SET PROBLEM 1 —
Please extract the lines of the records below, from the line with "Number of tarts visible: 12" through the end of the records, repeating them exactly and leaving out the pictures.
══ EXTRACT PROVIDED ══
Welcome
Daily Tax Report: International

INSIGHT: Advance Pricing Agreements in Slovenia

Nov. 18, 2019, 8:01 AM

Advance pricing agreements (APAs) are quintessentially used to allow both the taxpayer and the competent authorities to determine appropriate transfer prices for transactions conducted by a taxpayer over a set period of time. As a result, the taxpayer obtains the assurance that transfer prices that were agreed upon through an APA will in principle not be subject to change. The risk of legal disputes and the resulting possibility of additional costs or obligations to pay more tax is diminished accordingly.

Even though Slovenia introduced and enacted legislation on determining transfer prices based on the Organisation for Economic Co-operation and Development (OECD) Transfer Pricing Guidelines (OECD Guidelines) in 2007, the possibility of concluding APAs with the Slovenian Financial Administration (FA) has only been possible since January 1, 2017. So far, only one APA has been successfully concluded, while a handful more are in the works. It is obvious that the entire process of concluding APAs is a novelty in Slovenia, meaning that general guides and legislation must be referred to in lieu of almost nonexistent practical experience.
═══
SET PROBLEM 2 —
According to the report on advance pricing agreements in Slovenia, since when has it been possible to conclude APAs with the Slovenian Financial Administration?
══ SOURCE MATERIAL ══
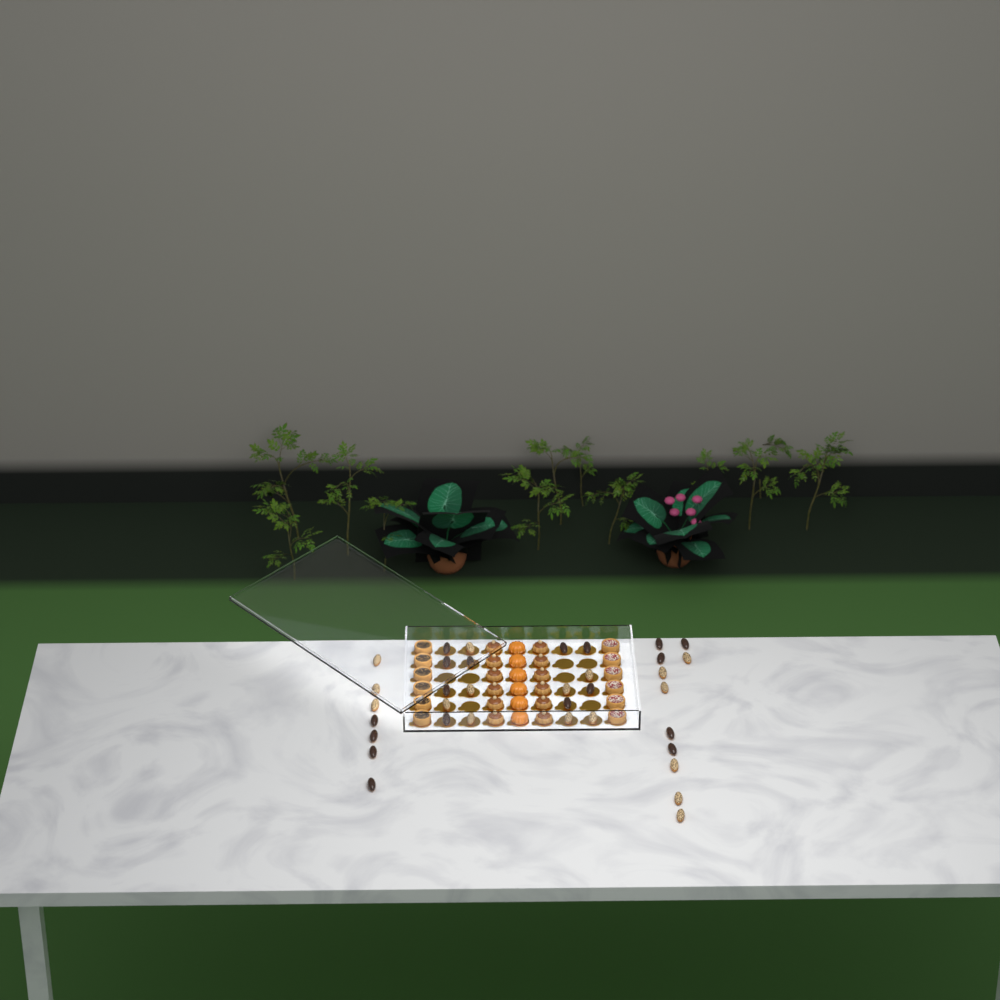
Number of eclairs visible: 35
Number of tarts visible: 12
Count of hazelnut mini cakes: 12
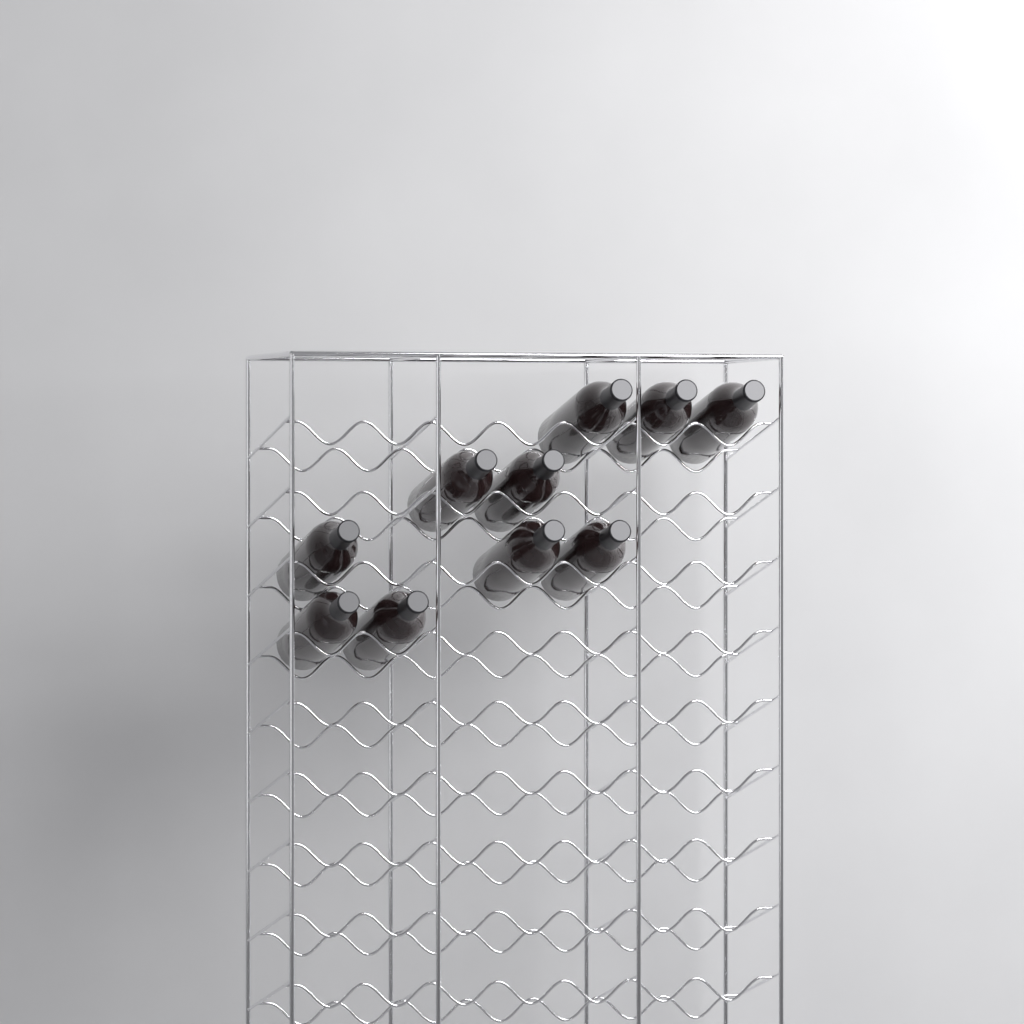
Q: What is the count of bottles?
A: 10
═══
COMPLETE ANSWER 1 —
Number of tarts visible: 12
Count of hazelnut mini cakes: 12
Q: What is the count of bottles?
A: 10

COMPLETE ANSWER 2 —
Since January 1, 2017.